On Monday, Greensoil PropTech Ventures Fund, the $100 million VC fund that invests in early to midstage real estate technology (the sector known colloquially as PropTech) in North America, Europe and Israel, announced that it has launched a second LP fund. Initial closing of the fund represents about half of its $100 million target.
The fund has received an anchor investment from one of Canada’s largest pension investment managers, the Public Sector Pension Investment Board (PSP Investments), which manages just under $170 billion in pension contributions, including those from Canada’s federal Public Service, the Canadian Forces, the Royal Canadian Mounted Police and the Reserve Force. PSP Investments invests globally in public financial markets, private equity, real estate, infrastructure, natural resources and credit instruments.
In addition to PSP, a number of new and returning investors from the real estate sector have signed on for the second fund, including an affiliate of Toronto’s Starlight Investments, a North American multi-family and Canadian commercial real estate company with $20 billion of assets under management.
The Fund’s mandate is to invest entirely in PropTech, leveraging its longstanding industry relationships, including many of its Limited Partners, to find and invest in technologies compelling to customers in the real estate sector. In many cases, prospective portfolio company solutions are piloted with one of Greensoil’s Limited Partners before the fund makes an investment.
“As leading industry experts, we have been profitably bringing innovation and sustainability to the built environment for decades,” said Alan Greenberg, Co-Founder and Chairman of Greensoil PropTech Ventures. “Our diverse experience as real estate owners, developers and venture investors gives us an advantage unmatched by generalist VC firms. This unique vantage point will allow us to lead the industry’s adoption of the next generation of technologies – what we call PropTech 2.0.”

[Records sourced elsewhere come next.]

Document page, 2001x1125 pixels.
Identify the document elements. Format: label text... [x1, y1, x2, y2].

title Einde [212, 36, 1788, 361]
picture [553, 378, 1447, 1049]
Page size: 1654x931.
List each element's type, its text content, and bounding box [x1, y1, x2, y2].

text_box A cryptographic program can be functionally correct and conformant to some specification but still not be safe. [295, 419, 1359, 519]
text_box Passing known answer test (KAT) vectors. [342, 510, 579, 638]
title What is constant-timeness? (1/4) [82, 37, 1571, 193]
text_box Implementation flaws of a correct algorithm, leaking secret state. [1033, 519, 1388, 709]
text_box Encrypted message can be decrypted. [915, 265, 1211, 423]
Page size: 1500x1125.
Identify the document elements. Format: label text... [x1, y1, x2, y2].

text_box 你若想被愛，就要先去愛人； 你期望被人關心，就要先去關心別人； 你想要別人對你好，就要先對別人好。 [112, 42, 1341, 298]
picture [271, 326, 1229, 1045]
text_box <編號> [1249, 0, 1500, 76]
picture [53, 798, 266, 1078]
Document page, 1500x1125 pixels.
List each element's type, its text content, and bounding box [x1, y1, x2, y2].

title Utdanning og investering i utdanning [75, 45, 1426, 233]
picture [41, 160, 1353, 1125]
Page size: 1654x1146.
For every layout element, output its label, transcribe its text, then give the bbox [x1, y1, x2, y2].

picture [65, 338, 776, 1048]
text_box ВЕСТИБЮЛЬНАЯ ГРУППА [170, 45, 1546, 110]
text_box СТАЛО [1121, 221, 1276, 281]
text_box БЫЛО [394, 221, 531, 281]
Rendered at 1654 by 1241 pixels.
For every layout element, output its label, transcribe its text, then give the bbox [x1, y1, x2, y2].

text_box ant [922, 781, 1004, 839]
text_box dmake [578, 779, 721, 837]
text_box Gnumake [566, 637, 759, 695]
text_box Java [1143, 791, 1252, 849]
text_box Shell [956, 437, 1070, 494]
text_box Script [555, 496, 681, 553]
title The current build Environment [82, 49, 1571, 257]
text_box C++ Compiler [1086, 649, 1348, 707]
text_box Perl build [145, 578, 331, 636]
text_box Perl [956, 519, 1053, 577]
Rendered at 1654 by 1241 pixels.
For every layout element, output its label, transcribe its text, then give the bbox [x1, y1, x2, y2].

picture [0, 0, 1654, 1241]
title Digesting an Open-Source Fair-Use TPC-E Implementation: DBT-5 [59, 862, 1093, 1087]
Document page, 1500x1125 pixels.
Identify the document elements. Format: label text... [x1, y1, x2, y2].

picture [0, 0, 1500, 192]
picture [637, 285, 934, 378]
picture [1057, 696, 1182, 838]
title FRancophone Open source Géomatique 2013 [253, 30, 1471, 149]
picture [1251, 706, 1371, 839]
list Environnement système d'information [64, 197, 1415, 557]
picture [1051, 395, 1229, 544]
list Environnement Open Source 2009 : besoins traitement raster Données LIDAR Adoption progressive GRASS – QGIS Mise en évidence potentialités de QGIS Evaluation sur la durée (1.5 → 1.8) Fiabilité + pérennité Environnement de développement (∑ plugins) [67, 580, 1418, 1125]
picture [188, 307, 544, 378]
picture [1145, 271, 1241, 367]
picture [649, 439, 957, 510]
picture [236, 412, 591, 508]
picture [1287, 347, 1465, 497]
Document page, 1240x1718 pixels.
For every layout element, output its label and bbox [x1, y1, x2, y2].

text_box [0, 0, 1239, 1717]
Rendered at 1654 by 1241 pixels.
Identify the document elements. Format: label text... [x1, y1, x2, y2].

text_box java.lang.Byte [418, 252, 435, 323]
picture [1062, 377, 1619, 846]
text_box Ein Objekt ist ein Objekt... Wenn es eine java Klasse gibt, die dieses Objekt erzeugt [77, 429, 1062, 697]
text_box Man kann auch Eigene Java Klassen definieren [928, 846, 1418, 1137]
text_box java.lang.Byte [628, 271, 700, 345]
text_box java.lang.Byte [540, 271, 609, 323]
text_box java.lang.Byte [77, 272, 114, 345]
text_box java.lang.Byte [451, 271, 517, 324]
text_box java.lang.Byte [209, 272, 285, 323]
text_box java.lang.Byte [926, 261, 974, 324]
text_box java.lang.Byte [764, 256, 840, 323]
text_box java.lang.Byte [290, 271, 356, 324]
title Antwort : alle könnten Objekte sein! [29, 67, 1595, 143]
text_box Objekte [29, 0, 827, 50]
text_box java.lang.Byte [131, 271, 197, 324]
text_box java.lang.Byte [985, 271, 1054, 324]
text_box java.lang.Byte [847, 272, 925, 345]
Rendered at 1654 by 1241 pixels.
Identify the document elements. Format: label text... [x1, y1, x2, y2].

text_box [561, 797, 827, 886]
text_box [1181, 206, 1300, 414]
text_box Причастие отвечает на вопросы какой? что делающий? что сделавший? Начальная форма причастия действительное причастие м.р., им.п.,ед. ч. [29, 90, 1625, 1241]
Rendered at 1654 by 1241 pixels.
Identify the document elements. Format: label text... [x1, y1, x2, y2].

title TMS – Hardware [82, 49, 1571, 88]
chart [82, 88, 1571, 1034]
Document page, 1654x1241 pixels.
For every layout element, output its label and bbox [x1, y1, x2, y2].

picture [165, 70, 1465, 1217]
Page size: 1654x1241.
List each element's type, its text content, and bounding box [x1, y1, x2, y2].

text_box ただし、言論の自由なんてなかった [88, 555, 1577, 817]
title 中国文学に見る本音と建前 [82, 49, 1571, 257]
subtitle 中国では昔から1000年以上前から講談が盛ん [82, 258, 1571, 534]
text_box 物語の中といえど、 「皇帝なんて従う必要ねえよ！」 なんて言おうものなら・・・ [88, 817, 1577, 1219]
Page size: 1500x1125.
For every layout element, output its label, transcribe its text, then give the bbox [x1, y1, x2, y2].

“Significant opportunity and adversity”
“The initial closing of Greensoil PropTech Ventures Fund II comes at a time of significant opportunity and adversity for the real estate industry and the global economy and the need for innovation has never been greater,” said Kristopher Wojtecki, Managing Director, Real Estate Investments, PSP Investments. “PSP’s partnership with Greensoil, and anchor investment in Fund II, reflects our confidence in their PropTech leadership and investment track record.”
“At Starlight, we have been growing our real estate portfolio rapidly and sustainably to become the largest owner of rental units in Canada,” said Daniel Drimmer, Founder and CEO of Starlight Investments. “We are excited to partner with Greensoil PropTech Ventures to source, finance and deploy solutions into our buildings. We believe our commitment to GSPV Fund II will help us extend our market leadership and generate high investment returns.”
“From its origins of largely hardware-focused technologies to reduce facility operating costs, PropTech is exploding into a myriad of technologies, leveraging the cloud, machine learning and SaaS business models to provide real estate-specific use cases,” said David Harris Kolada, Managing Partner of Greensoil PropTech Ventures and fund manager of GSPV II. “With our new fund, we will be financing opportunities resulting from the digital disruption of the entire real estate value chain.” Joining GSPV in 2019, David brings a 25-year track record of investing and leading software and industrial technology companies.
In 2015, Greensoil launched one of the world’s first venture capital funds focused entirely on real estate technology. Current portfolio companies include sustainable concrete maker CarbonCure, home battery storage maker Electriq Power, and ThoughtWire, which develops digital twin applications for smart cities and connected buildings.
Since that time, PropTech has become one of the largest and fastest growing VC segments, with close to $25 billion of venture capital financing going to PropTech companies in 2020.
To date, real estate companies representing more than $5 trillion under management globally have made public net zero carbon commitments by 2030 and 2050. To help achieve these carbon reduction goals, GSPV says it will invest in high growth technology companies with an accretive business case to property owners, and strong environmental returns for the planet.